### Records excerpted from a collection
* * * *

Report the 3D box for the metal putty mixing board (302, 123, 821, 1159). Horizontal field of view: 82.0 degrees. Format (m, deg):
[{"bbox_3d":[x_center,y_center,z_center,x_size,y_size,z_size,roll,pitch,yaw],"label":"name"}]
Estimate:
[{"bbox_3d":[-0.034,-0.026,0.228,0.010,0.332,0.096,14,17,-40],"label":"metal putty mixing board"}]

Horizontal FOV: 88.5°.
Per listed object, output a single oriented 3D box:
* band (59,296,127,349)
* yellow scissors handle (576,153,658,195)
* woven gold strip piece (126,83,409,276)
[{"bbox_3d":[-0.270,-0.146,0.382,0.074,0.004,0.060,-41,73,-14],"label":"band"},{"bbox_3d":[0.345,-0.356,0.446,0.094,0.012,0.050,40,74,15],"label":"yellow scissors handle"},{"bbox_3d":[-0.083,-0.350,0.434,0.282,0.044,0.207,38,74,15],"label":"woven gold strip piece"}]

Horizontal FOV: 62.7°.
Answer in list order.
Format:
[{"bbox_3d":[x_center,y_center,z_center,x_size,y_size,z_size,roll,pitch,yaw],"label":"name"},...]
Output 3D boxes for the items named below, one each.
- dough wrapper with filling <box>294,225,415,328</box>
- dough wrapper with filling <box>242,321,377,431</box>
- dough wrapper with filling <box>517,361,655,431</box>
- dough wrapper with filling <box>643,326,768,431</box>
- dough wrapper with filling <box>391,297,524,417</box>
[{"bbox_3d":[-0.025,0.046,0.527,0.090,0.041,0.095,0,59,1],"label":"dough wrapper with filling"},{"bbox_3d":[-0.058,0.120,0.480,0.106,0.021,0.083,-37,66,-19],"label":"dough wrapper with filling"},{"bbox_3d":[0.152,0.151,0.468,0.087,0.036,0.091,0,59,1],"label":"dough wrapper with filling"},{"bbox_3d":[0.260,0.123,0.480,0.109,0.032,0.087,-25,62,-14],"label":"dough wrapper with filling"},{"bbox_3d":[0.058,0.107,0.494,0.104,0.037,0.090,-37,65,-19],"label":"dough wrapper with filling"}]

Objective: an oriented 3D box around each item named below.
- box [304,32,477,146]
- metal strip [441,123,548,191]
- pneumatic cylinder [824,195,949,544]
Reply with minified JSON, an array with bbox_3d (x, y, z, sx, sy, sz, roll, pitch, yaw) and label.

* * * *

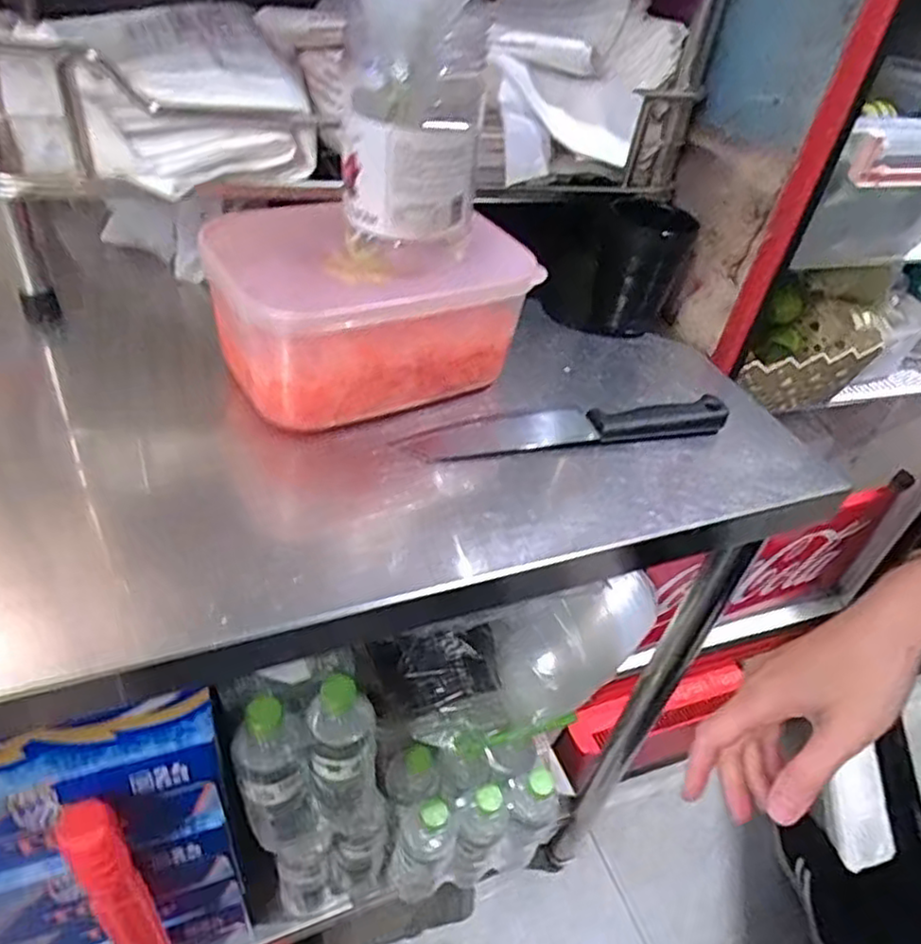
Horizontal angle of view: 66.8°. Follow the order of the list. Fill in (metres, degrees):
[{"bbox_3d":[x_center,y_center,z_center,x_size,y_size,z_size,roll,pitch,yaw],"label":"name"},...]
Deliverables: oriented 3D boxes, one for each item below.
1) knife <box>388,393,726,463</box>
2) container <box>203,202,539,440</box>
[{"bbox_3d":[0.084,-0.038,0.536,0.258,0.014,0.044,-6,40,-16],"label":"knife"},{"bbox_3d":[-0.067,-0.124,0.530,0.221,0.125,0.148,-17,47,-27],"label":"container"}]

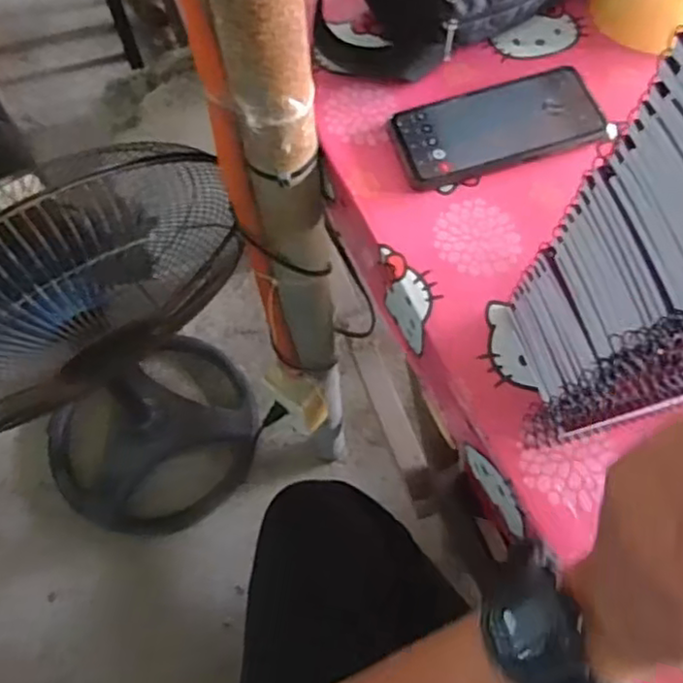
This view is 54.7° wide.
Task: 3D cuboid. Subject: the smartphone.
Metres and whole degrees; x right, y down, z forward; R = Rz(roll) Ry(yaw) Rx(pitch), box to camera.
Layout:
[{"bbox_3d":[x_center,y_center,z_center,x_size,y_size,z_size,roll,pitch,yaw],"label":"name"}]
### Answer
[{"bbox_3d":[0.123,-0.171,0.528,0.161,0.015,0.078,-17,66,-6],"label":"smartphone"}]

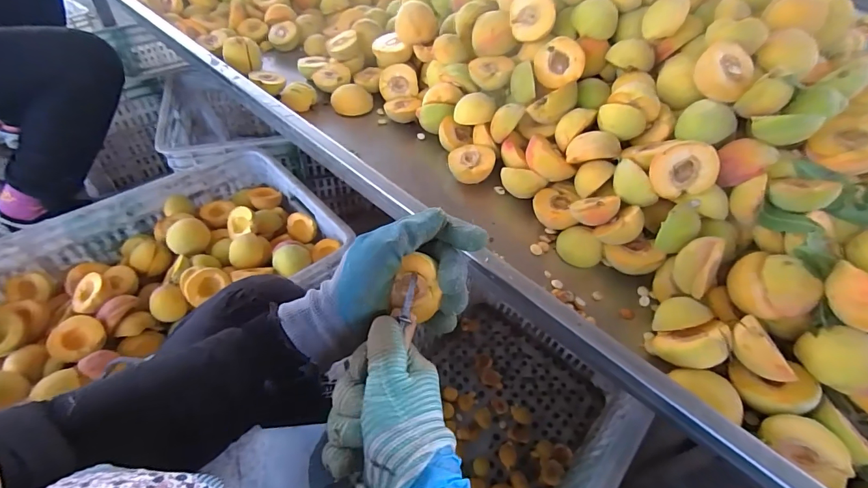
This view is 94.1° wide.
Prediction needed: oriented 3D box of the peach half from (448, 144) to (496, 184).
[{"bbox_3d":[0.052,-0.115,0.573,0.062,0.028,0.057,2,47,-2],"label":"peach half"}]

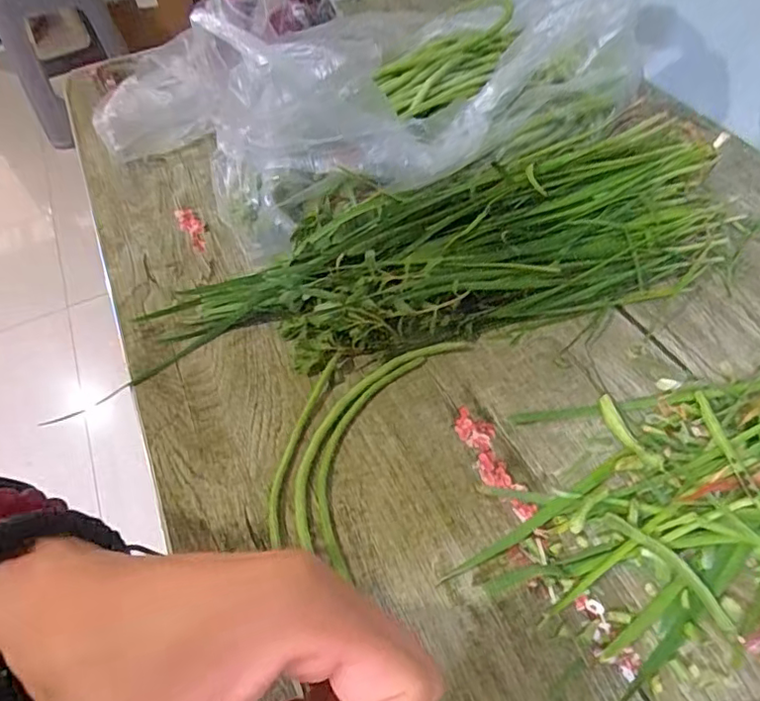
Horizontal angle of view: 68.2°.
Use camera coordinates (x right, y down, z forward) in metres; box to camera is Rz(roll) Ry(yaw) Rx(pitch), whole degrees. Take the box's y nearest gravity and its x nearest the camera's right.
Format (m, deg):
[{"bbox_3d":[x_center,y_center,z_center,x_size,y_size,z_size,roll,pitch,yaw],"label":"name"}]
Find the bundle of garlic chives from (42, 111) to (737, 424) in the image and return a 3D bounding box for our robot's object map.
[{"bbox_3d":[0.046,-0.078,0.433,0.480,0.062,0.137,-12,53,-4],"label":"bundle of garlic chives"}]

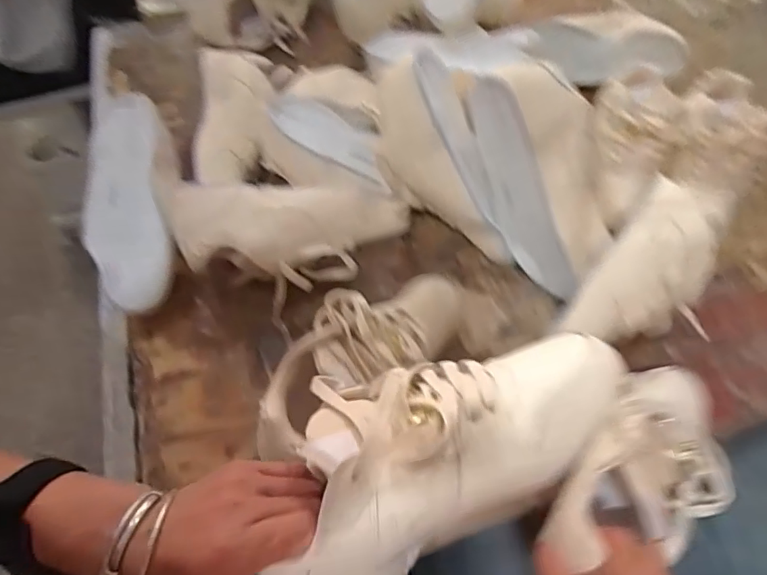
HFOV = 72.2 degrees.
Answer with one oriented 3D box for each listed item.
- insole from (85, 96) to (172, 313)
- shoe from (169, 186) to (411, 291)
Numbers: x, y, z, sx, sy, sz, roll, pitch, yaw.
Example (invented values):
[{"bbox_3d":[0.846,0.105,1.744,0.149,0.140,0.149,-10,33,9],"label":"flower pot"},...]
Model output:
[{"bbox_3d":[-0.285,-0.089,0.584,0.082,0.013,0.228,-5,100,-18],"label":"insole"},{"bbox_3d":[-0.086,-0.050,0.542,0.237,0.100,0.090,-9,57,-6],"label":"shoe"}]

* * * *

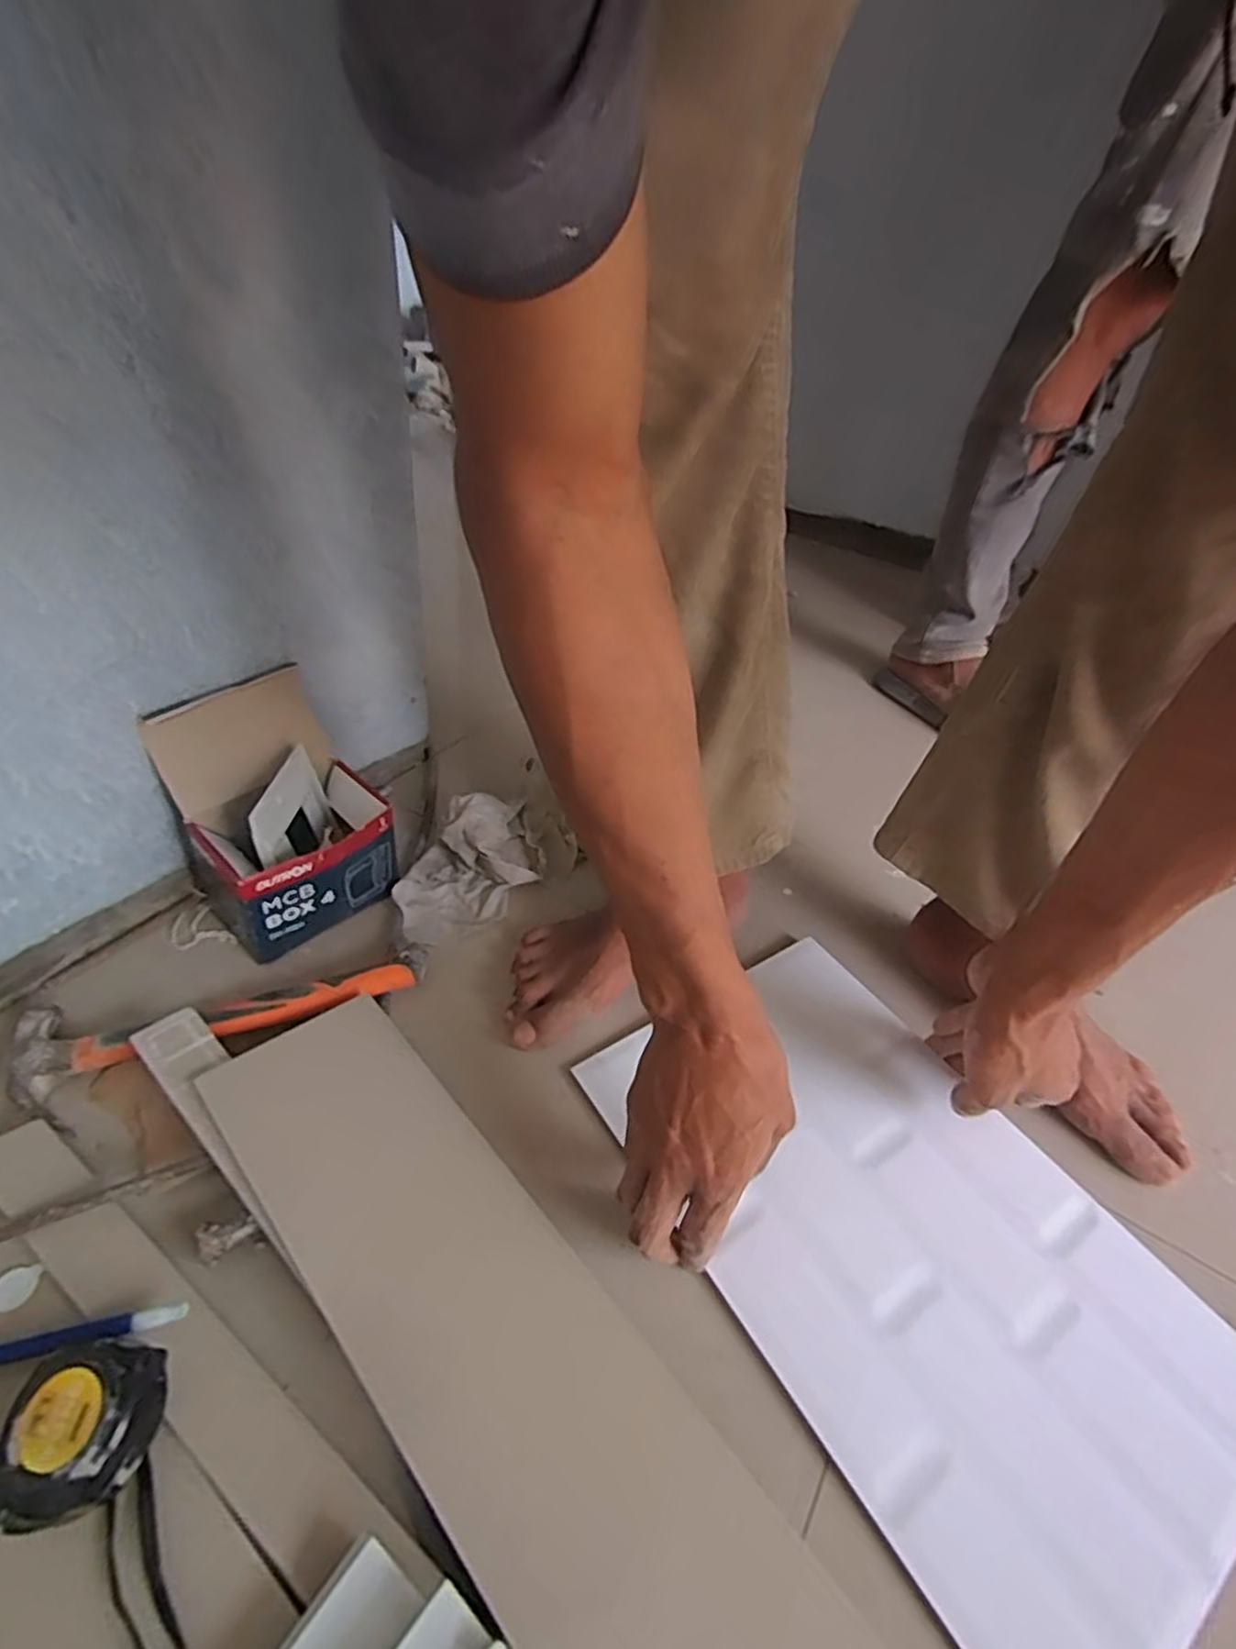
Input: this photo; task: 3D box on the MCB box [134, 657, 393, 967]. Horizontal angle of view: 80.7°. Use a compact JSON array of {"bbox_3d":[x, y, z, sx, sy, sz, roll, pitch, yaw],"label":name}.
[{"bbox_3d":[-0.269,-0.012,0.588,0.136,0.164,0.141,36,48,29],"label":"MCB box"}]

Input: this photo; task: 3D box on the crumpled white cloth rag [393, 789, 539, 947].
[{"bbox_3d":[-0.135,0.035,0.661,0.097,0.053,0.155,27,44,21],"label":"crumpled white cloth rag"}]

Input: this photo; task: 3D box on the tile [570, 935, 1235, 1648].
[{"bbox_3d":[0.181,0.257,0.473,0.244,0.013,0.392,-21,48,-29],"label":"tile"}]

* * * *

### WORK ITEM
Write out every line of the data that holds the word "listed".

### COMPLETED TASK
Per listed object, output a single oriented 3D box:
Answer with one oriented 3D box for each listed item.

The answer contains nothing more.